## EXERCISE DESCRIPTION
Reproduce only the stretch of the listing from the line containing "Controladores incluidos: TWAIN Network" through the line containing "Charte sur les DonnÃ©es Personnelles.", changing "Productos" to "Catálogo" and leaving every other part of those lines the same.

══════════════════════════════

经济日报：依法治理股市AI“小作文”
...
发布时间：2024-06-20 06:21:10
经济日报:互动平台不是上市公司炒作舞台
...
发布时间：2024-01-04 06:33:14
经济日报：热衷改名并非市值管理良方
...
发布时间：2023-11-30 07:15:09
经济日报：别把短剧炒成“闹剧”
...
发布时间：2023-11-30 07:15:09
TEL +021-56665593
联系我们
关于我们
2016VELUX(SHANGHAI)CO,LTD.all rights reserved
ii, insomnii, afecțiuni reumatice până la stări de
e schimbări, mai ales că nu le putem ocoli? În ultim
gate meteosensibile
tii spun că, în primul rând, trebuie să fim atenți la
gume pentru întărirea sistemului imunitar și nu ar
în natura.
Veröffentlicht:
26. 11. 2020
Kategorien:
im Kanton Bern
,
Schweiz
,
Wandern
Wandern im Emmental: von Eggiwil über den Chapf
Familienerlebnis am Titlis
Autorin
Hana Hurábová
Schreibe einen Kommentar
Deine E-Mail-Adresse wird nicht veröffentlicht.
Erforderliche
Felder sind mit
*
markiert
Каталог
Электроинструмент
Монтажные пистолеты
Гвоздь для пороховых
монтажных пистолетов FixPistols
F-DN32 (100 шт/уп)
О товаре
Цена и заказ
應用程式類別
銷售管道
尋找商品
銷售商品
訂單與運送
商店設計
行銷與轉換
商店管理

══════════════════════════════

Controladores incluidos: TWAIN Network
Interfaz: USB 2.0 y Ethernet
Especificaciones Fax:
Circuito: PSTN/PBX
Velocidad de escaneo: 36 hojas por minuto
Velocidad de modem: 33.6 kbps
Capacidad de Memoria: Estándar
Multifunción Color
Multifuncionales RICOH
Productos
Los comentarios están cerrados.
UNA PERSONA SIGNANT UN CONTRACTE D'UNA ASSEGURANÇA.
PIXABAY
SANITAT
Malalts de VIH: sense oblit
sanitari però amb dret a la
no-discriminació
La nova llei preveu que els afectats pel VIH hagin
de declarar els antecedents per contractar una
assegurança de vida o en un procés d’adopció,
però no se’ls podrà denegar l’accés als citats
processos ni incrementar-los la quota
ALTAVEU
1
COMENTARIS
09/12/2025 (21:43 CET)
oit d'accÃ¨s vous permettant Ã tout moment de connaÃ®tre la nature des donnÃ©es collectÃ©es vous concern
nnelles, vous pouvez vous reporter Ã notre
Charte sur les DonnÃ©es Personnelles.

══════════════════════════════

## REPLY
Controladores incluidos: TWAIN Network
Interfaz: USB 2.0 y Ethernet
Especificaciones Fax:
Circuito: PSTN/PBX
Velocidad de escaneo: 36 hojas por minuto
Velocidad de modem: 33.6 kbps
Capacidad de Memoria: Estándar
Multifunción Color
Multifuncionales RICOH
Catálogo
Los comentarios están cerrados.
UNA PERSONA SIGNANT UN CONTRACTE D'UNA ASSEGURANÇA.
PIXABAY
SANITAT
Malalts de VIH: sense oblit
sanitari però amb dret a la
no-discriminació
La nova llei preveu que els afectats pel VIH hagin
de declarar els antecedents per contractar una
assegurança de vida o en un procés d’adopció,
però no se’ls podrà denegar l’accés als citats
processos ni incrementar-los la quota
ALTAVEU
1
COMENTARIS
09/12/2025 (21:43 CET)
oit d'accÃ¨s vous permettant Ã tout moment de connaÃ®tre la nature des donnÃ©es collectÃ©es vous concern
nnelles, vous pouvez vous reporter Ã notre
Charte sur les DonnÃ©es Personnelles.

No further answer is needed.